» Requirement
Print verbatim the lines of the entries from the one containing "CTypes, claims, credentials" to the last, inclusive, and no others.

Stored data
========================================

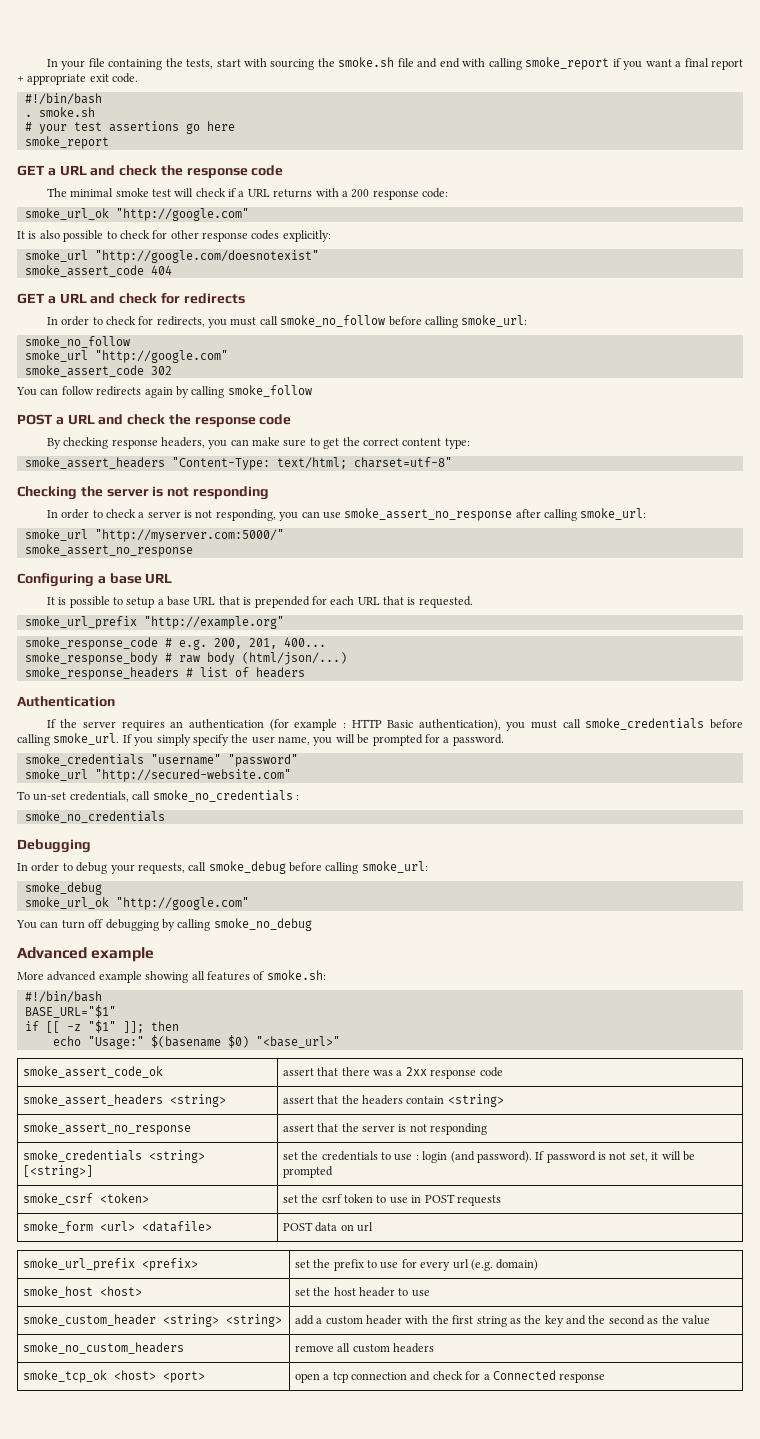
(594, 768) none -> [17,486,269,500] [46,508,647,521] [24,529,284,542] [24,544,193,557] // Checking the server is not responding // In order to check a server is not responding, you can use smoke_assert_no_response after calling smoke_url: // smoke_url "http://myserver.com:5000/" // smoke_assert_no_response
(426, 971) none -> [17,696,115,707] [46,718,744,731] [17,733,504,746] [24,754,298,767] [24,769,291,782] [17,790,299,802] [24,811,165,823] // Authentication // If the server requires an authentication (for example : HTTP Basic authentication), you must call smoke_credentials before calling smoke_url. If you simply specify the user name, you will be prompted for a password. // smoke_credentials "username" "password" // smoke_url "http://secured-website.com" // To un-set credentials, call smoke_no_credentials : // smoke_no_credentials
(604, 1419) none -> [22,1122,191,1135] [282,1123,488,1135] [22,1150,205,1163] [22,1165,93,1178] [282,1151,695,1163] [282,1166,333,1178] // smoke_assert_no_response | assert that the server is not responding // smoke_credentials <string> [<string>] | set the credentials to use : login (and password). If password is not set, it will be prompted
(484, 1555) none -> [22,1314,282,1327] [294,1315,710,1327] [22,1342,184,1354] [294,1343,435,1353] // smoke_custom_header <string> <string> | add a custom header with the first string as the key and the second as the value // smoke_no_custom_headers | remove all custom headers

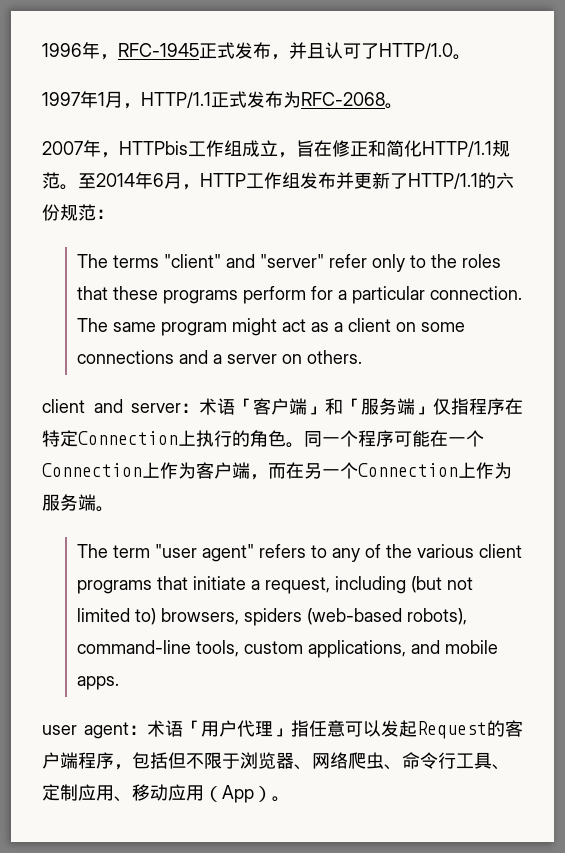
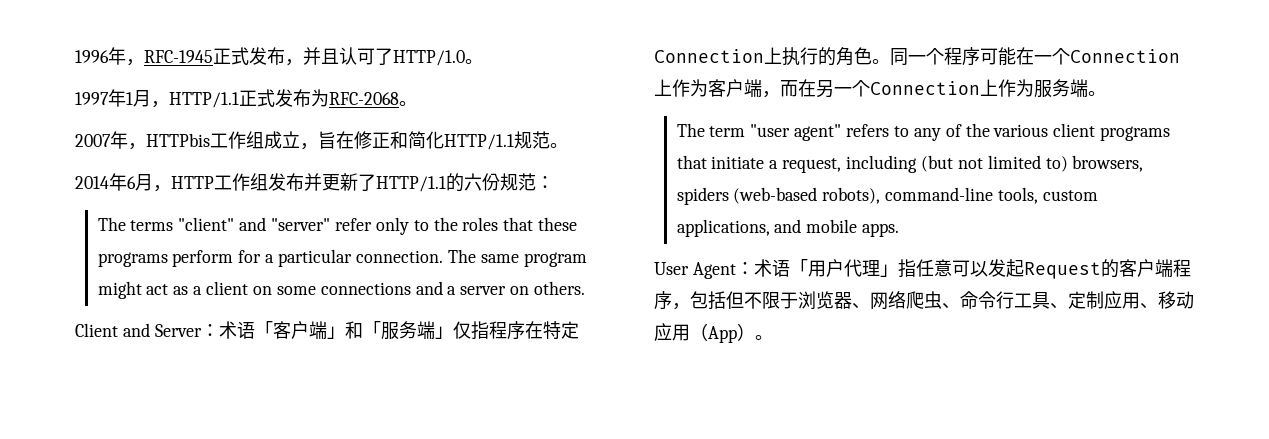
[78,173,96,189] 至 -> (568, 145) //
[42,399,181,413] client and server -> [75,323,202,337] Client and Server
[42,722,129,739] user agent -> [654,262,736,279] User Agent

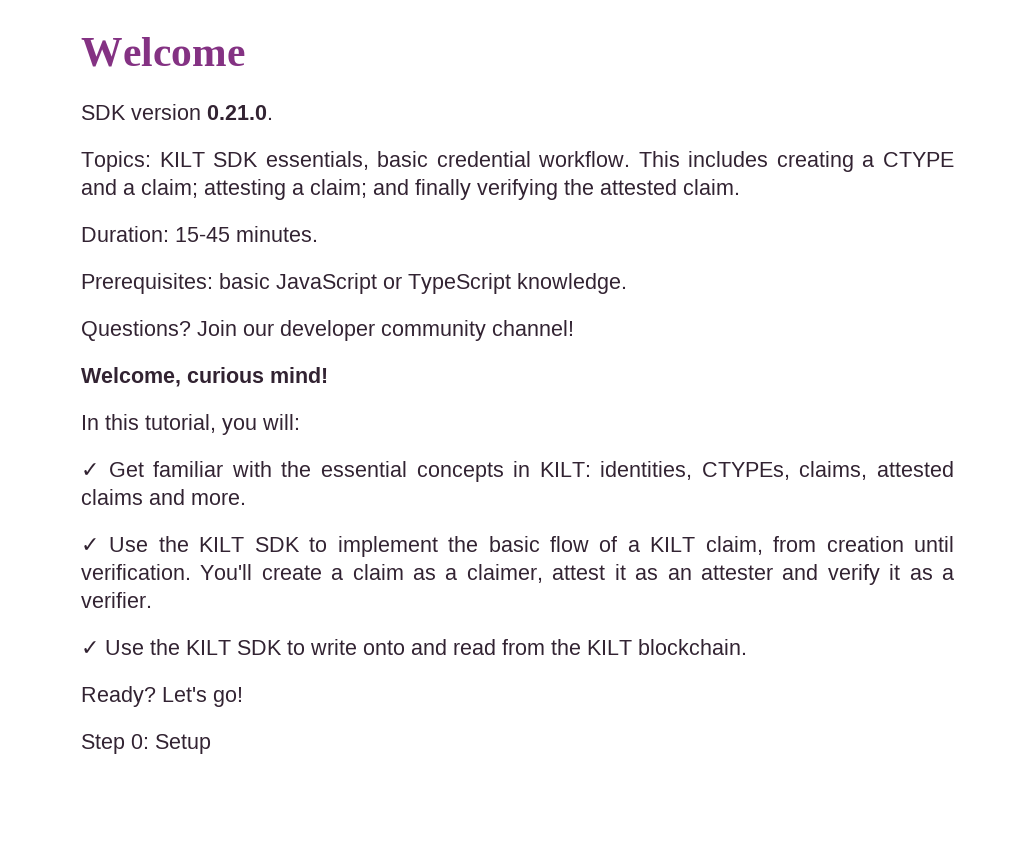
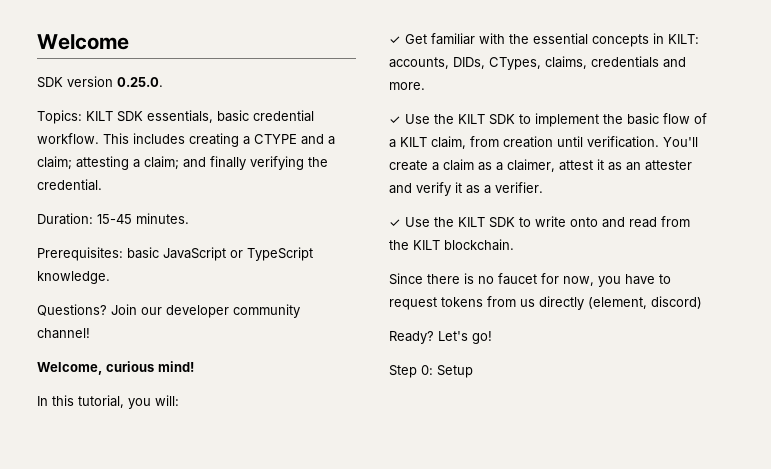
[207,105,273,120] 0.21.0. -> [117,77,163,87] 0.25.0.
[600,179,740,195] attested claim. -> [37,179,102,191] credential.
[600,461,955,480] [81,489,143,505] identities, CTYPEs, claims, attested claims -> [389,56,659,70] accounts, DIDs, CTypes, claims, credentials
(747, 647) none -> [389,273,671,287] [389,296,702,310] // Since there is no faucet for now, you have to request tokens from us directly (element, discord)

========================================

» Written response
[600,461,955,480] [81,489,143,505] identities, CTYPEs, claims, attested claims -> [389,56,659,70] accounts, DIDs, CTypes, claims, credentials
(747, 647) none -> [389,273,671,287] [389,296,702,310] // Since there is no faucet for now, you have to request tokens from us directly (element, discord)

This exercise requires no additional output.